I once attended an improv workshop where we had to speak to one another as one of our characters. I became the troubled teenager, Orla, and my voice emerged small and afraid. My childhood was hard for different reasons than hers, but I felt connected to her.

Every author has their own publishing journey. Tell me about yours.

Where I live in Wexford, Ireland, there is a strong creative community, and a local bookseller encouraged me to enter my first novel, Heart of Cruelty, in a ‘Meet the Publisher’ competition at Wexford Literary Festival. This connected me with my publisher, Poolbeg, allowing me to bypass the agent submission process. I was fortunate to work with Poolbeg’s insightful editor and didn’t have to worry about the book production process. While commercial success remains elusive, I can at least say that I have written three books.

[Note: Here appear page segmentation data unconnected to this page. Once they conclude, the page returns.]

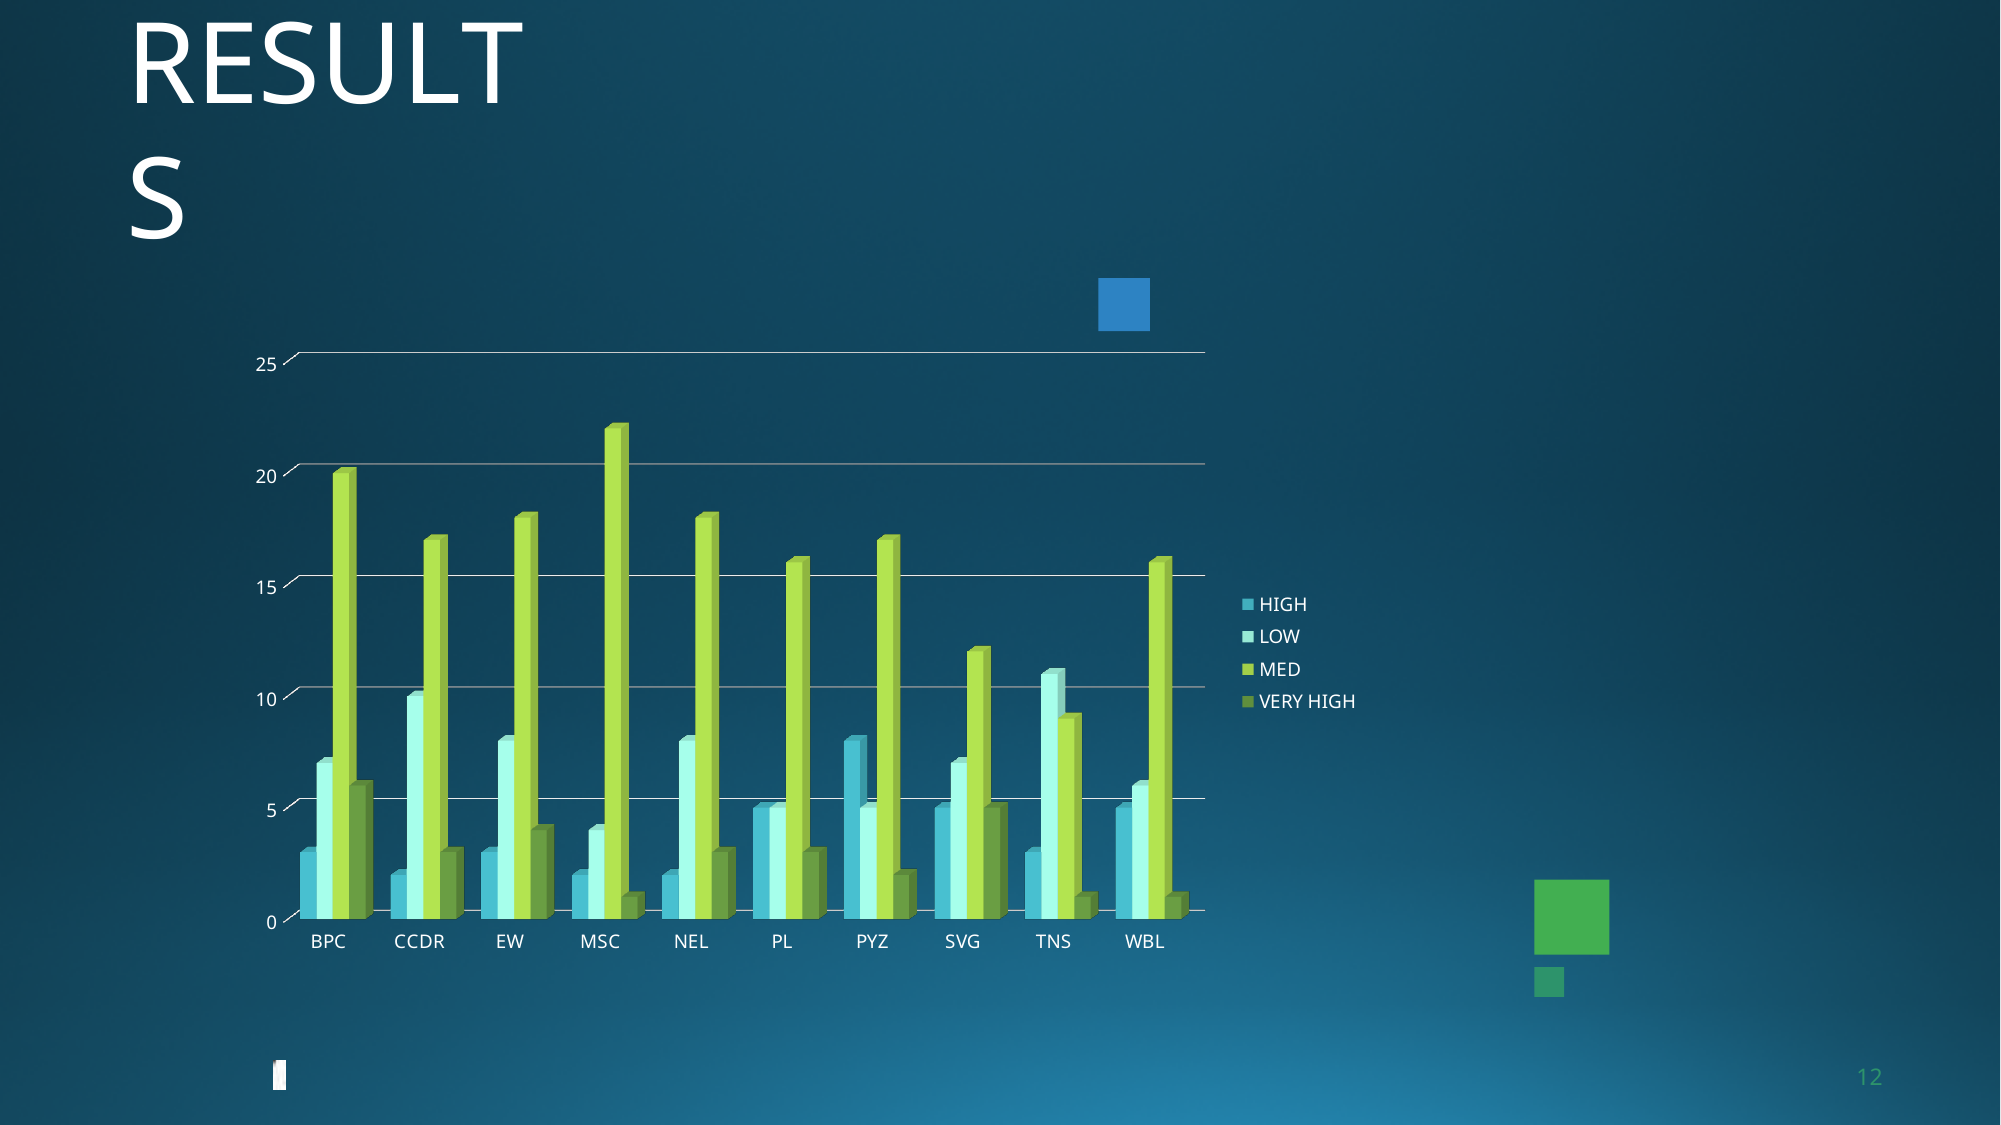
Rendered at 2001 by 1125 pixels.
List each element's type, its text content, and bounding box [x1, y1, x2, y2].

text_box [1534, 967, 1565, 997]
text_box 12 [1849, 1061, 1888, 1095]
title RESULTS [123, 0, 575, 262]
text_box [1098, 278, 1150, 332]
text_box [1534, 879, 1610, 955]
picture [0, 0, 2001, 1125]
chart [224, 339, 1375, 968]
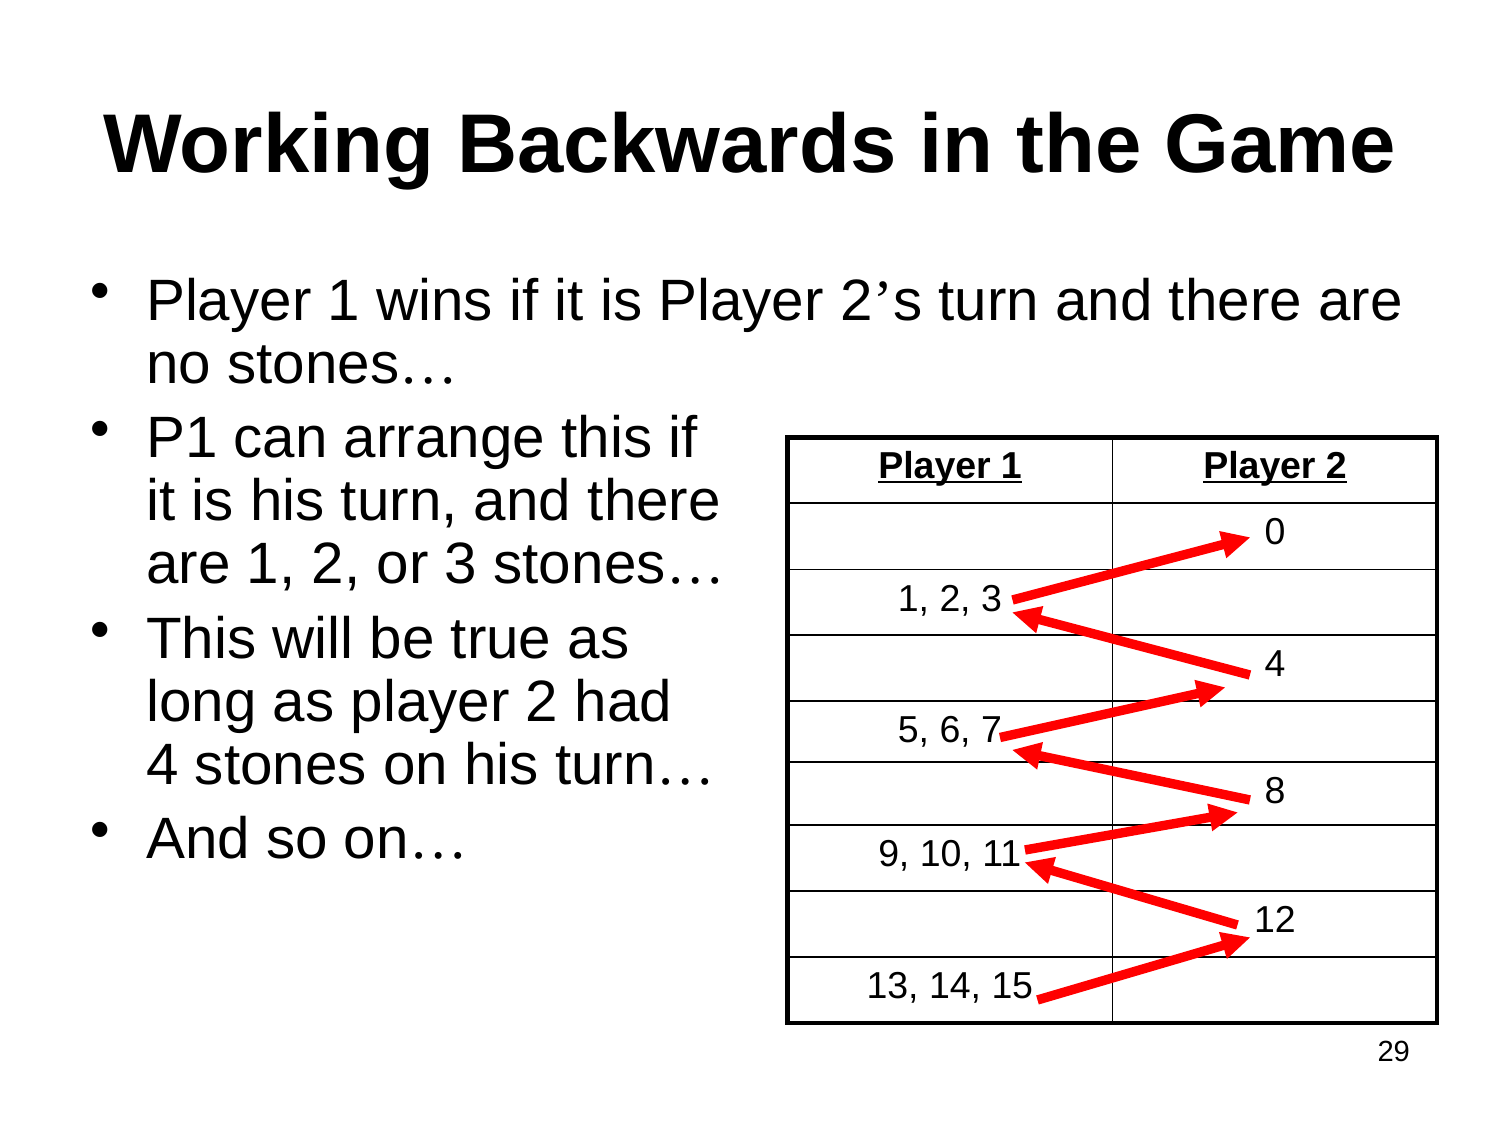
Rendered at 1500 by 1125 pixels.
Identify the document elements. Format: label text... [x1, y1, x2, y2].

text_box [1024, 808, 1238, 851]
table_cell 13, 14, 15 [790, 958, 1112, 1021]
text_box [1037, 935, 1250, 1001]
table_cell [790, 763, 1112, 824]
table_cell 9, 10, 11 [790, 826, 1112, 890]
table_header Player 2 [1113, 440, 1435, 502]
table_cell 12 [1113, 892, 1435, 956]
table_cell 8 [1113, 763, 1435, 824]
text_box [999, 684, 1225, 738]
table_cell [790, 636, 1112, 700]
text_box [1012, 609, 1250, 676]
table_cell [1113, 958, 1435, 1021]
table_cell 4 [1113, 636, 1435, 700]
table_cell [1113, 702, 1435, 761]
slide_number 29 [1074, 1024, 1425, 1103]
text_box [1024, 860, 1238, 926]
text_box [1012, 534, 1250, 601]
title Working Backwards in the Game [75, 45, 1425, 233]
table_cell [1113, 826, 1435, 890]
list Player 1 wins if it is Player 2’s turn and there are no stones… P1 can arrange this if it is his turn, and there are 1, 2, or 3 stones… This will be true as long as player 2 had 4 stones on his turn… And so on… [75, 262, 1425, 1005]
table_cell 0 [1113, 504, 1435, 569]
table_header Player 1 [790, 440, 1112, 502]
table_cell 1, 2, 3 [790, 570, 1112, 634]
table_cell [1113, 570, 1435, 634]
table_cell [790, 504, 1112, 569]
table_cell 5, 6, 7 [790, 702, 1112, 761]
text_box [1012, 746, 1250, 801]
table_cell [790, 892, 1112, 956]
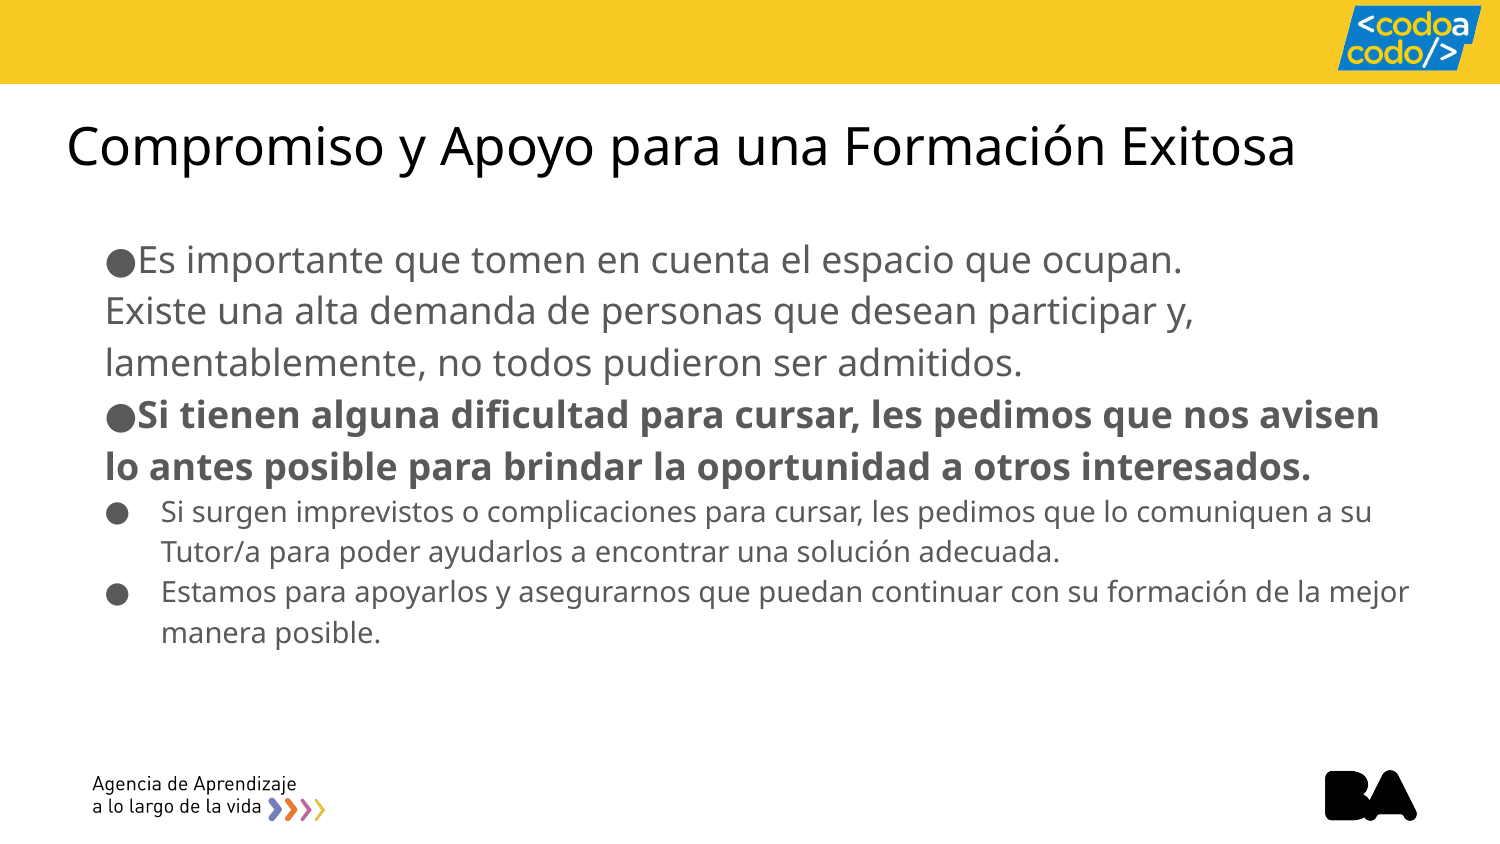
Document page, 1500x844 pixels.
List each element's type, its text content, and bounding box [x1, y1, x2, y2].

picture [1325, 770, 1417, 821]
list ●Es importante que tomen en cuenta el espacio que ocupan. Existe una alta demanda de personas que desean participar y, lamentablemente, no todos pudieron ser admitidos. ●Si tienen alguna dificultad para cursar, les pedimos que nos avisen lo antes posible para brindar la oportunidad a otros interesados. Si surgen imprevistos o complicaciones para cursar, les pedimos que lo comuniquen a su Tutor/a para poder ayudarlos a encontrar una solución adecuada. Estamos para apoyarlos y asegurarnos que puedan continuar con su formación de la mejor manera posible. [70, 214, 1430, 759]
picture [70, 759, 344, 835]
picture [1337, 5, 1482, 71]
title Compromiso y Apoyo para una Formación Exitosa [51, 98, 1446, 192]
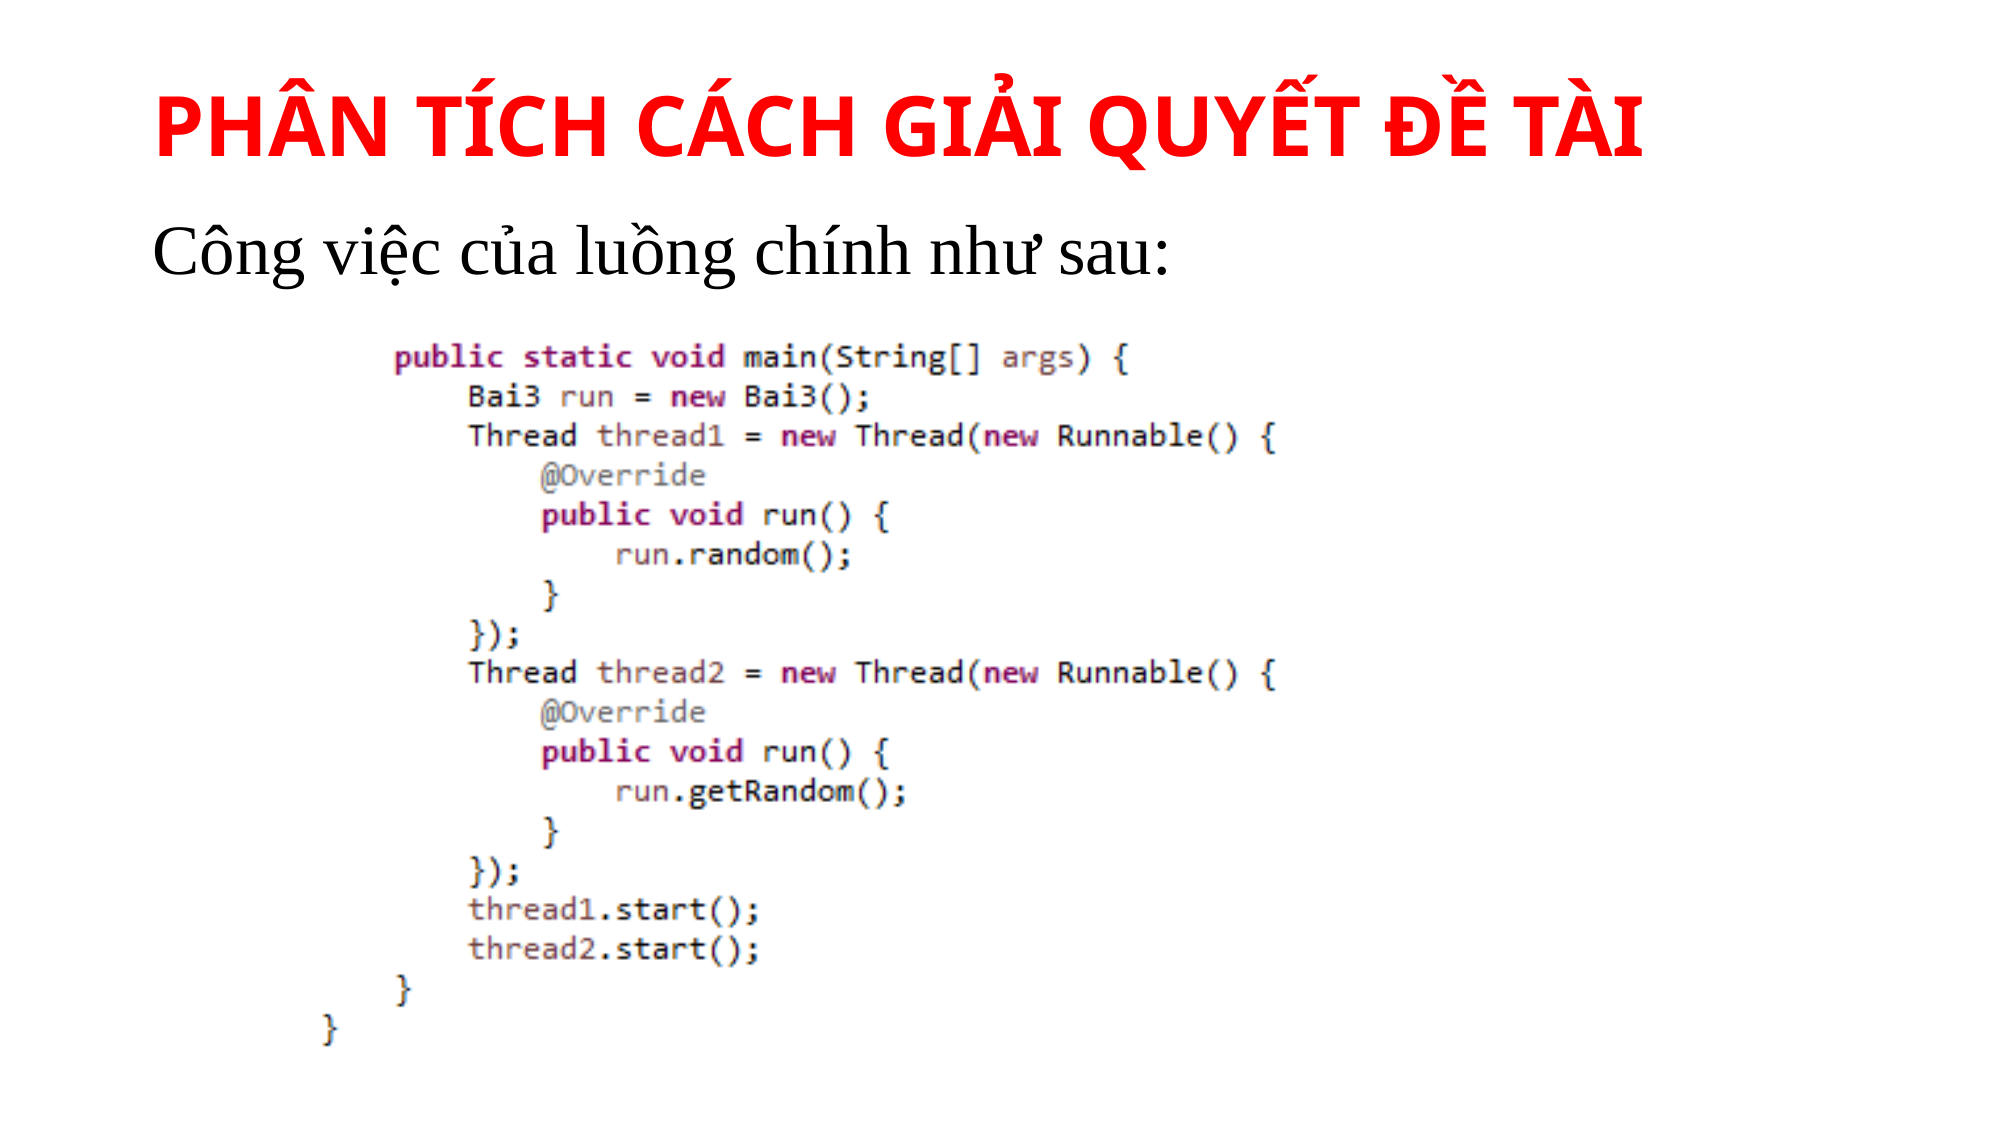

What advice would you give to other aspiring historical writers?

Immerse yourself fully in your world, making it real so your words flow from your mind to the page like a living connection with the past. Read widely in your chosen genre and use art for inspiration. I love seeing portraiture from different periods and imagining the living person behind the paint.

What is the last great book you read? Why?

I loved reading The Water Dancer by Ta-Nehisi Coates. It’s a coming-of-age novel about an enslaved boy whose mother is sold away from him by his planter father. I was blown away by the beauty of Coates’ writing style, the heart-wrenching tragedy that runs through the novel, and his ability to tell a vast story through the eyes of a single character.